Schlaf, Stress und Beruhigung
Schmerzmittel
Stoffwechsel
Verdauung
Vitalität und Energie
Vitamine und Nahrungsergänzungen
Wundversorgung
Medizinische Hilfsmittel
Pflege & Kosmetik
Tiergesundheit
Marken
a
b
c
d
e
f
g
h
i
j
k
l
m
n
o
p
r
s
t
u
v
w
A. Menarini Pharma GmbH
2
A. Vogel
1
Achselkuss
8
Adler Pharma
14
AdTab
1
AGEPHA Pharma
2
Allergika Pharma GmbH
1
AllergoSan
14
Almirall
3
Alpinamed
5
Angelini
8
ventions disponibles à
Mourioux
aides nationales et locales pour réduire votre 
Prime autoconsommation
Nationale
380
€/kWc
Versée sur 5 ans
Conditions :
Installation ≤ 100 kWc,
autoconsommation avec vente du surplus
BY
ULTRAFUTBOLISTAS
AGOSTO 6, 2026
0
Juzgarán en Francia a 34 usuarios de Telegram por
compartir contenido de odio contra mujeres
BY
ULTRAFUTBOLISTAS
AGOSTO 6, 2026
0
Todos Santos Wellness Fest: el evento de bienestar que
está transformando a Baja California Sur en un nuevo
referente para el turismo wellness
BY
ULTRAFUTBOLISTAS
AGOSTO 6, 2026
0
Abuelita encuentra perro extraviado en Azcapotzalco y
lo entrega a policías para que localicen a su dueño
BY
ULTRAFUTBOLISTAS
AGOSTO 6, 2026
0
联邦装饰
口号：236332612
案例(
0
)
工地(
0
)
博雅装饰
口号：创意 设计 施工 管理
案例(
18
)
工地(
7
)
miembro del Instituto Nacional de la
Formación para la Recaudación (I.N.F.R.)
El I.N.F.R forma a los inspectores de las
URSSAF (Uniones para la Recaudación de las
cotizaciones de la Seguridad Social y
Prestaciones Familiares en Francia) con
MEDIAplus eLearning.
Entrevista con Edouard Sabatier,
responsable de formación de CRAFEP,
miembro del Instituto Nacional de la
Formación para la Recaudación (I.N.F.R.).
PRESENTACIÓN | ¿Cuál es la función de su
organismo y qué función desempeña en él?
********
PROBLEM TO SOLVE:
Retype all of the material exactly as it stands above.

OUTPUT OF THE EXERCISE:
Schlaf, Stress und Beruhigung
Schmerzmittel
Stoffwechsel
Verdauung
Vitalität und Energie
Vitamine und Nahrungsergänzungen
Wundversorgung
Medizinische Hilfsmittel
Pflege & Kosmetik
Tiergesundheit
Marken
a
b
c
d
e
f
g
h
i
j
k
l
m
n
o
p
r
s
t
u
v
w
A. Menarini Pharma GmbH
2
A. Vogel
1
Achselkuss
8
Adler Pharma
14
AdTab
1
AGEPHA Pharma
2
Allergika Pharma GmbH
1
AllergoSan
14
Almirall
3
Alpinamed
5
Angelini
8
ventions disponibles à
Mourioux
aides nationales et locales pour réduire votre 
Prime autoconsommation
Nationale
380
€/kWc
Versée sur 5 ans
Conditions :
Installation ≤ 100 kWc,
autoconsommation avec vente du surplus
BY
ULTRAFUTBOLISTAS
AGOSTO 6, 2026
0
Juzgarán en Francia a 34 usuarios de Telegram por
compartir contenido de odio contra mujeres
BY
ULTRAFUTBOLISTAS
AGOSTO 6, 2026
0
Todos Santos Wellness Fest: el evento de bienestar que
está transformando a Baja California Sur en un nuevo
referente para el turismo wellness
BY
ULTRAFUTBOLISTAS
AGOSTO 6, 2026
0
Abuelita encuentra perro extraviado en Azcapotzalco y
lo entrega a policías para que localicen a su dueño
BY
ULTRAFUTBOLISTAS
AGOSTO 6, 2026
0
联邦装饰
口号：236332612
案例(
0
)
工地(
0
)
博雅装饰
口号：创意 设计 施工 管理
案例(
18
)
工地(
7
)
miembro del Instituto Nacional de la
Formación para la Recaudación (I.N.F.R.)
El I.N.F.R forma a los inspectores de las
URSSAF (Uniones para la Recaudación de las
cotizaciones de la Seguridad Social y
Prestaciones Familiares en Francia) con
MEDIAplus eLearning.
Entrevista con Edouard Sabatier,
responsable de formación de CRAFEP,
miembro del Instituto Nacional de la
Formación para la Recaudación (I.N.F.R.).
PRESENTACIÓN | ¿Cuál es la función de su
organismo y qué función desempeña en él?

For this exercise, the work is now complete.